Anyone use this? Found it in my Master's poll barn and said I could have it. I've always used crescent wrenchesto install stops, but in some tight spaces they can be a pain. Haven't had a chance to use it yet, just wondering if it's worth using or a paper weight for the office.


----------



## The Dane (Feb 19, 2015)

No I have never used that tool. I use the rigid one stop wrench. https://www.google.com/search?q=rid...AUICSgC&biw=320&bih=404#imgrc=kMxLejkjpMFHVM: works like a charm


Sent from my iPhone using Tapatalk


----------



## OpenSights (Mar 23, 2015)

The Dane said:


> No I have never used that tool. I use the rigid one stop wrench. https://www.google.com/search?q=rid...AUICSgC&biw=320&bih=404#imgrc=kMxLejkjpMFHVM: works like a charm
> 
> 
> Sent from my iPhone using Tapatalk


Looking at that, looks great! But not for tight spaces. This is a ratcheting kind of tool.

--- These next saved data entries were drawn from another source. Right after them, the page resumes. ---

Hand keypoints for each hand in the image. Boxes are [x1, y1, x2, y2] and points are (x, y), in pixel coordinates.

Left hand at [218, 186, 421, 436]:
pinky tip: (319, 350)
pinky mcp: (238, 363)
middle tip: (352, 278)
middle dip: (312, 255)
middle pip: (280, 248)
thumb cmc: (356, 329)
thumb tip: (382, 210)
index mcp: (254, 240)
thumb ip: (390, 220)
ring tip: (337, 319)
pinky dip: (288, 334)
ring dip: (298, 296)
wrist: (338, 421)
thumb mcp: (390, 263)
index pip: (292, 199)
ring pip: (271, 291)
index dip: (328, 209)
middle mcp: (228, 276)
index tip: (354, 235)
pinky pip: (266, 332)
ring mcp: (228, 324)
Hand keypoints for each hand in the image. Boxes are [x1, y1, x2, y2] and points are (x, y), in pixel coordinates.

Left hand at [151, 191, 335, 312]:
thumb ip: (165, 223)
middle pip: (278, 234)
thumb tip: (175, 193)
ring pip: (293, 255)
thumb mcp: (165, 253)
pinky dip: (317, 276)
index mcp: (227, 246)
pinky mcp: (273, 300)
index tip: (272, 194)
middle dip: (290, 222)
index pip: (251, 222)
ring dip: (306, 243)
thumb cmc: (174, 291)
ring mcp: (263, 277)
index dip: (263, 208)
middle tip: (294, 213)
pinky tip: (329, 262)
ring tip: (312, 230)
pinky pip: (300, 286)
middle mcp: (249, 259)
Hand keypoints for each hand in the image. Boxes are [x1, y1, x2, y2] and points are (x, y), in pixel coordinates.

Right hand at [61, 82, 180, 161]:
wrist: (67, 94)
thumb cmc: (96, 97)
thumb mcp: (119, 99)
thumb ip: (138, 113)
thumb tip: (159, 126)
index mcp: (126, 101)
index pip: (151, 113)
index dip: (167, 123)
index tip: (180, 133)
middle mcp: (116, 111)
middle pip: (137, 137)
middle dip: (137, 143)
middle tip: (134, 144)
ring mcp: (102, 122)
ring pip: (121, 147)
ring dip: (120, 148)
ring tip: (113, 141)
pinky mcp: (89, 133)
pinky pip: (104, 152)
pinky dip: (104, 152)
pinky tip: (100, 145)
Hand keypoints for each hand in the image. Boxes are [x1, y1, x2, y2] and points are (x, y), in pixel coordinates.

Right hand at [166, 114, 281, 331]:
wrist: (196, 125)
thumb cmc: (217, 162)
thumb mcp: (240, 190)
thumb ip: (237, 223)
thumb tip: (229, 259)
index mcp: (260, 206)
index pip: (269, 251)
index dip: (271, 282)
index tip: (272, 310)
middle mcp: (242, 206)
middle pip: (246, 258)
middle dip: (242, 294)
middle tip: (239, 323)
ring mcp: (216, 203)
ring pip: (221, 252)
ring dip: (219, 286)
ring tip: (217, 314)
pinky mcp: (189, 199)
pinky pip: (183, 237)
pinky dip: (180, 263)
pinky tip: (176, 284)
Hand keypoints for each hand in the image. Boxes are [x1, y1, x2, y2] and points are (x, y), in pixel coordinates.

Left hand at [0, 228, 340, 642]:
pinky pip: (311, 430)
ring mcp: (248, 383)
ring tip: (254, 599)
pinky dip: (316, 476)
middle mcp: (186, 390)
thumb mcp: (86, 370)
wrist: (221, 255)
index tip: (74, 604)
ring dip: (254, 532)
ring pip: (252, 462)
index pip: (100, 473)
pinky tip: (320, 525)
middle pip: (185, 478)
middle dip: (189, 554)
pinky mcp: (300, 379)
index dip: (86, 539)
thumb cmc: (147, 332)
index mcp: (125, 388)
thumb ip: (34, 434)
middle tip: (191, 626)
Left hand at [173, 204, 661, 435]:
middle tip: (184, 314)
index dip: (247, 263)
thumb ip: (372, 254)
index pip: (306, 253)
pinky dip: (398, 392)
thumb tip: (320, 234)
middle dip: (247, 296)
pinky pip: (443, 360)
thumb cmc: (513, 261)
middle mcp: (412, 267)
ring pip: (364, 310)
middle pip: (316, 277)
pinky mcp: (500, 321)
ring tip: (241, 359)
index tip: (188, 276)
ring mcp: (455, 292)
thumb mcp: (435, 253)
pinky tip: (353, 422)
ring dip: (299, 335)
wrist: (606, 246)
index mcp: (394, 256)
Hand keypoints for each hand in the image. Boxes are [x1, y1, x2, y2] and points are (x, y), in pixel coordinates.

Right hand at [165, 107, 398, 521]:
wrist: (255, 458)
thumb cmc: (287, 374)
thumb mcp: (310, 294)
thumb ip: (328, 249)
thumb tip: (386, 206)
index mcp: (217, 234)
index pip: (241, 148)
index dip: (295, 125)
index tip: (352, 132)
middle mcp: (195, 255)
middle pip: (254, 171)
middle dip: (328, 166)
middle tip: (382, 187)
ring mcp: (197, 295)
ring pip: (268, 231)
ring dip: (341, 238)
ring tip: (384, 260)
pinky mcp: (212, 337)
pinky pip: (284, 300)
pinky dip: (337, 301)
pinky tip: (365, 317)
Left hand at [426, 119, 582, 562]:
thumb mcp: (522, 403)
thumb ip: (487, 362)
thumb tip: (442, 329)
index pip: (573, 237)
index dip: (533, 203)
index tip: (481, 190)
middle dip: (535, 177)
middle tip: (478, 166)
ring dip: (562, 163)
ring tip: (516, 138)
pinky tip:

When you have to flip flop a crescent wrench to get 1/8 of a turn.


----------



## Debo22 (Feb 15, 2015)

Same answer as The Dane, it works pretty well in tight spots. The one you have looks like it might come in handy once in a while. I keep a tool box on the truck for specialty tools that rarely get used but save your ass when you need them.


----------



## Gargalaxy (Aug 14, 2013)

Got both wrenches, the Pasco one for more than 10 years now and just used it every once in awhile, it's comes handy in tight spaces.


----------



## WashingtonPlung (Jul 25, 2016)

Gargalaxy said:


> Got both wrenches, the Pasco one for more than 10 years now and just used it every once in awhile, it's comes handy in tight spaces.


Own both and the Ridgid is way better. The other one will slip over time and you will crack your knuckles on it. Save your knuckles and just use the ridgid wrench.


----------



## OpenSights (Mar 23, 2015)

Just ordered the one stop. Thanks for the advice! I'll keep the pasco on my truck just in case.


----------



## The Dane (Feb 19, 2015)

One can never have too many tools 


Sent from my iPhone using Tapatalk


----------



## KoleckeINC (Oct 22, 2011)

Got one, That's the Pasco dual kwik tite, you'll like and need the angle on wrench to go with it. Threads onto a 3/8comp or 1/2 fip


----------